> **Request 1**:
Copy from the forum thread about the new 23RS trailer the passage that begins with the words "If y'all are" and ends with "new shiny 23RS.".
> **Request 2**:
Carry on the forum thread about the new 23RS trailer from the point where the page stops.

# Our New 23rs Is Finally Home



## goneflyfishin (Jan 12, 2007)

WooHoo!!
After lots of research and dreaming about our second home, it's finally sitting in the driveway!
We picked up our new 2007 23RS today & made it home right as it was getting dark!
We love it so far & look forward to applying lots of neat suggestions we've read about on this site.
We can't say enough about how this site helped us with our decision to buy.

We ordered our 23RS from Candy's Campers in Bell Buckle TN (moving soon to Murfreesboro). We had an enjoyable experience and both the sales & service departments have bent over backwards to help us, so far. We highly recommend them for anyone in this area.

Thanks Outbackers!
Now let's go camping! (went it gets at least above freezing!)

Tammy


----------



## Crawfish (Sep 14, 2005)

Tammy, congrats on the new 23RS.







I know how you feel when it finally gets home.







I see in your signature you are or were from Smyrna. I have been there one time. It looked like a nice town to live in.







If y'all are not doing anything in Oct come on over the the Southeastern Outbackers Fall Rally in the Mountains. You can find all the information at this link here. We would love seeing y'all pull in with that brand new shiny 23RS.









Leon


----------



## N7OQ (Jun 10, 2006)

goneflyfishin said:


> WooHoo!!
> After lots of research and dreaming about our second home, it's finally sitting in the driveway!
> We picked up our new 2007 23RS today & made it home right as it was getting dark!
> We love it so far & look forward to applying lots of neat suggestions we've read about on this site.
> ...


Wow Way to go, congradulations on the new 23RS.

You know the 23RS was voted the best trailer in the US







Well only 3 were present to vote me, my wife and Son









I hope you enjoy and love your 23RS as much as we do.


----------



## old_tidefan (Nov 23, 2005)

Congrats on the new 23rs







That is a great floor plan


----------



## skippershe (May 22, 2006)

Congrats on your new 23rs!


----------



## Oregon_Camper (Sep 13, 2004)

> **Data extract**:
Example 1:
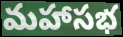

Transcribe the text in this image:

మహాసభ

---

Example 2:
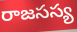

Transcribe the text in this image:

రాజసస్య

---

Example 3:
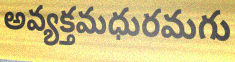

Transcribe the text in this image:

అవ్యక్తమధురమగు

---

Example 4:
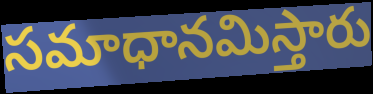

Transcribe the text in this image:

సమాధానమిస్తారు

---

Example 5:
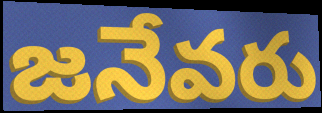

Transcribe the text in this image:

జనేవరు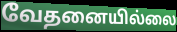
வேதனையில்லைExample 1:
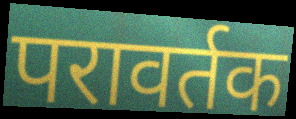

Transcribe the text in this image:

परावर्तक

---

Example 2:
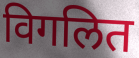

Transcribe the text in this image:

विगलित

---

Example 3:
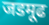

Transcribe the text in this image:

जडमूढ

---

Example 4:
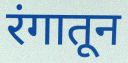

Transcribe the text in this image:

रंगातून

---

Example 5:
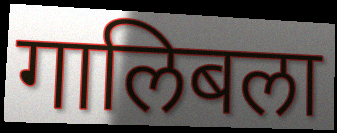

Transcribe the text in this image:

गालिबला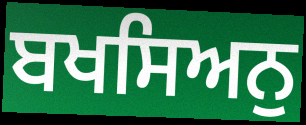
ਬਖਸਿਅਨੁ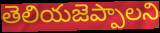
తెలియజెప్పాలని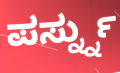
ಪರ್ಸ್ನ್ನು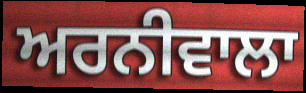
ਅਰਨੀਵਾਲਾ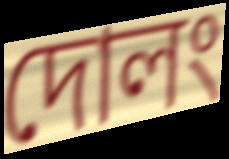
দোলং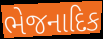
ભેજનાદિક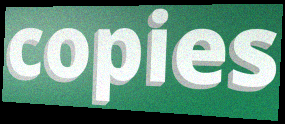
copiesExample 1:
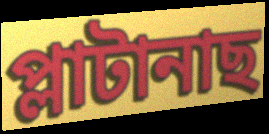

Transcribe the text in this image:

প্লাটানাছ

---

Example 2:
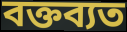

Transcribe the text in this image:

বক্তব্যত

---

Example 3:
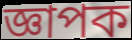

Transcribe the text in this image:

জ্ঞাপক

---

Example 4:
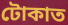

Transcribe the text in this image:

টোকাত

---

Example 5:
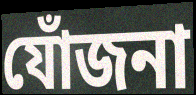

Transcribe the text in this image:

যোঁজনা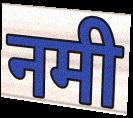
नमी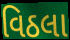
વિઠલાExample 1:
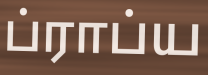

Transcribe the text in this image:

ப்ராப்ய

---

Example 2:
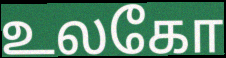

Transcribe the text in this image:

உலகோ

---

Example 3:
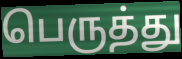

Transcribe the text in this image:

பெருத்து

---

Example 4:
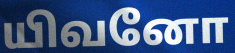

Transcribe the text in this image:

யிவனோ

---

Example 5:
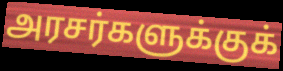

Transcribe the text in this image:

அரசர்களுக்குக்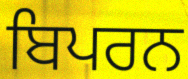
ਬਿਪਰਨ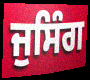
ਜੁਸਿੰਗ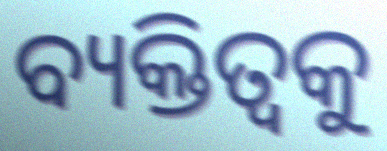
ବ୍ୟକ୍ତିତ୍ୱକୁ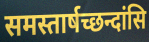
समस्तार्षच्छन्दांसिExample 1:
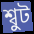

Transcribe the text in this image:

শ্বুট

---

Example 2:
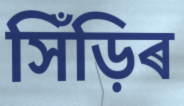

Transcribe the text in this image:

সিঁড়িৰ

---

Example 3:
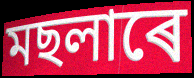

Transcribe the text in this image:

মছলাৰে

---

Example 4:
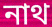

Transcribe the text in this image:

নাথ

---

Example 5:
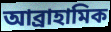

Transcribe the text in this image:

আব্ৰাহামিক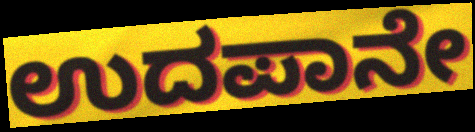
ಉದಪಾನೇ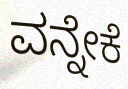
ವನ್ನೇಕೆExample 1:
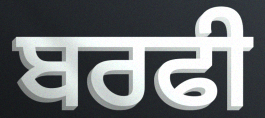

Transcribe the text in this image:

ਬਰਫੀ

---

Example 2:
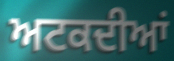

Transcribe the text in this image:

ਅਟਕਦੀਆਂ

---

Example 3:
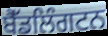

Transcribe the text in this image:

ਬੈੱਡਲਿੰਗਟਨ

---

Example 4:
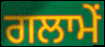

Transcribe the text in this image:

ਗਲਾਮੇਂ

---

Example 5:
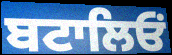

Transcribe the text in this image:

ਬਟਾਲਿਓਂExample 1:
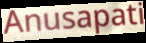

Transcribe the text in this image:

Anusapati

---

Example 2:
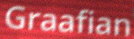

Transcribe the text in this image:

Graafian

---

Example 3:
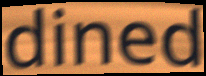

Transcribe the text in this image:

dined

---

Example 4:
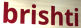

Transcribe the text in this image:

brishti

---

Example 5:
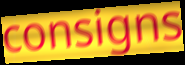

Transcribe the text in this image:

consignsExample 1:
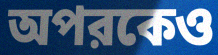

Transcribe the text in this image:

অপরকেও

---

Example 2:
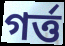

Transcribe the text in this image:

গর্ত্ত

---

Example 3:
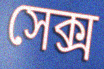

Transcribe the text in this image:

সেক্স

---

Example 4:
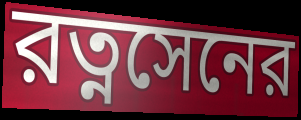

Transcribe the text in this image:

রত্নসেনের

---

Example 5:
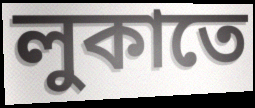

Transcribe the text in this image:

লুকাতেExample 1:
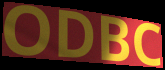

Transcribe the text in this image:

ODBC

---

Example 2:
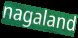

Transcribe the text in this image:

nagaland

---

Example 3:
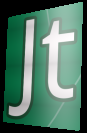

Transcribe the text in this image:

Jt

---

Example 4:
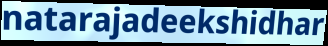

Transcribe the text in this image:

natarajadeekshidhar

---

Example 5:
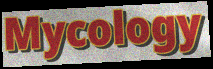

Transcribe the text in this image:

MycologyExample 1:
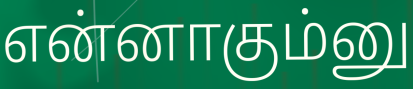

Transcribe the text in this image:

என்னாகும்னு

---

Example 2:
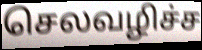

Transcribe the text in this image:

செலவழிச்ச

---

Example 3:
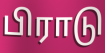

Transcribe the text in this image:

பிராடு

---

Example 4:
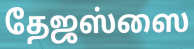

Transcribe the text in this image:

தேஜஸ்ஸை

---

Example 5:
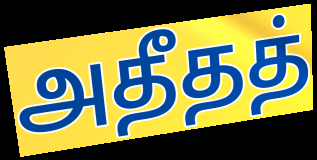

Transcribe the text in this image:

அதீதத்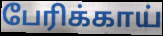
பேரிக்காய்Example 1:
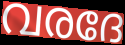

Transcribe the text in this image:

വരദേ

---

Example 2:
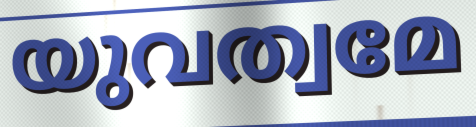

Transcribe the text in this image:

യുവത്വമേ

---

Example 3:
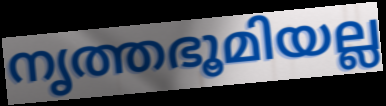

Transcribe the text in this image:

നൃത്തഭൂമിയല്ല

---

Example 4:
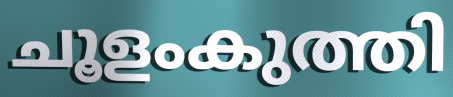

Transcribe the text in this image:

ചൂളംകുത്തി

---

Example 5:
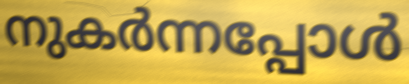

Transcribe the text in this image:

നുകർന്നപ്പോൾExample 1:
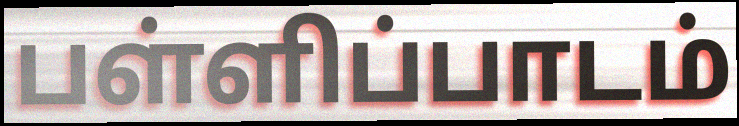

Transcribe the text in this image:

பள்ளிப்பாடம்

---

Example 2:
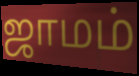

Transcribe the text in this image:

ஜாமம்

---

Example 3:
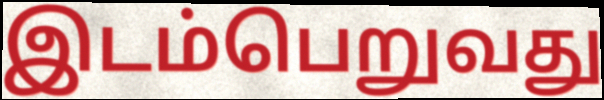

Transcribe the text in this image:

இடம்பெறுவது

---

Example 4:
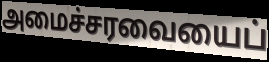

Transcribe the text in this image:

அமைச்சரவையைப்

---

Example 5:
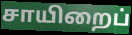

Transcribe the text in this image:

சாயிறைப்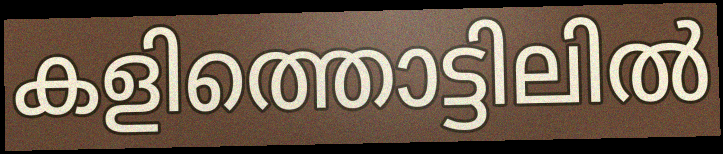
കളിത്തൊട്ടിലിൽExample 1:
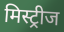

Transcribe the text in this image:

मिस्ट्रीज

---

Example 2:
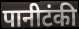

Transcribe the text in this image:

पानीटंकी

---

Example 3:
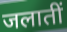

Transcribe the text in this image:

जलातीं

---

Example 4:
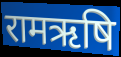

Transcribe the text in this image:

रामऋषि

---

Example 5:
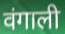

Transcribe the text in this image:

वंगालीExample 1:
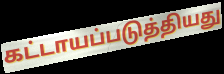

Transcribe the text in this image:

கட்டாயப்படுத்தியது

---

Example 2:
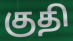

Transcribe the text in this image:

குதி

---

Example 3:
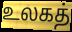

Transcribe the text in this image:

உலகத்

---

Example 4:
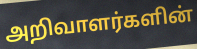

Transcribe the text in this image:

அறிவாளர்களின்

> **Response 1**:
If y'all are not doing anything in Oct come on over the the Southeastern Outbackers Fall Rally in the Mountains. You can find all the information at this link here. We would love seeing y'all pull in with that brand new shiny 23RS.

> **Response 2**:
Post some pictures!!!


----------



## Burnzy (Jan 22, 2007)

Welcome and Congrats on the new Roo'

Scott


----------



## watervalleykampers (Jan 16, 2007)

Congrats on the new 23RS!







We too were so excited when we got our new OB home. We couldn't keep the kids out of it, and they can't wait to go on our first trip in the spring.

Enjoy!!


----------



## Moosegut (Sep 24, 2005)

Congratulations. It's nice to have it home, isnt it? Enjoy.

Scott


----------



## tdvffjohn (Mar 10, 2005)




----------



## mswalt (Sep 14, 2004)

Tammy,

Congrats on your new Outback! Now you're ready to GO!

Have a great time in it.

Enjoy.









Mark


----------



## goneflyfishin (Jan 12, 2007)

Thanks for the very nice warm welcome. Which is the only thing that's warm around here!
We're suppose to get freezing rain










and maybe snow







tomorrow.
It will be depressing to see our new 23rs with icicles hanging off of it!

I'll take pictures as soon as I'm able to hold the camera still enough, w/out shaking from the cold!


----------



## bentpixel (Sep 2, 2006)

Congrats on the 23RS.






























Maybe camp driveway will open soon.









Best Wishes,
Scott


----------



## Oregon_Camper (Sep 13, 2004)

bentpixel said:


> Congrats on the 23RS.
> 
> 
> 
> ...


guess he already has reservations this weekend (or possibly at weekday) at Camp Driveway...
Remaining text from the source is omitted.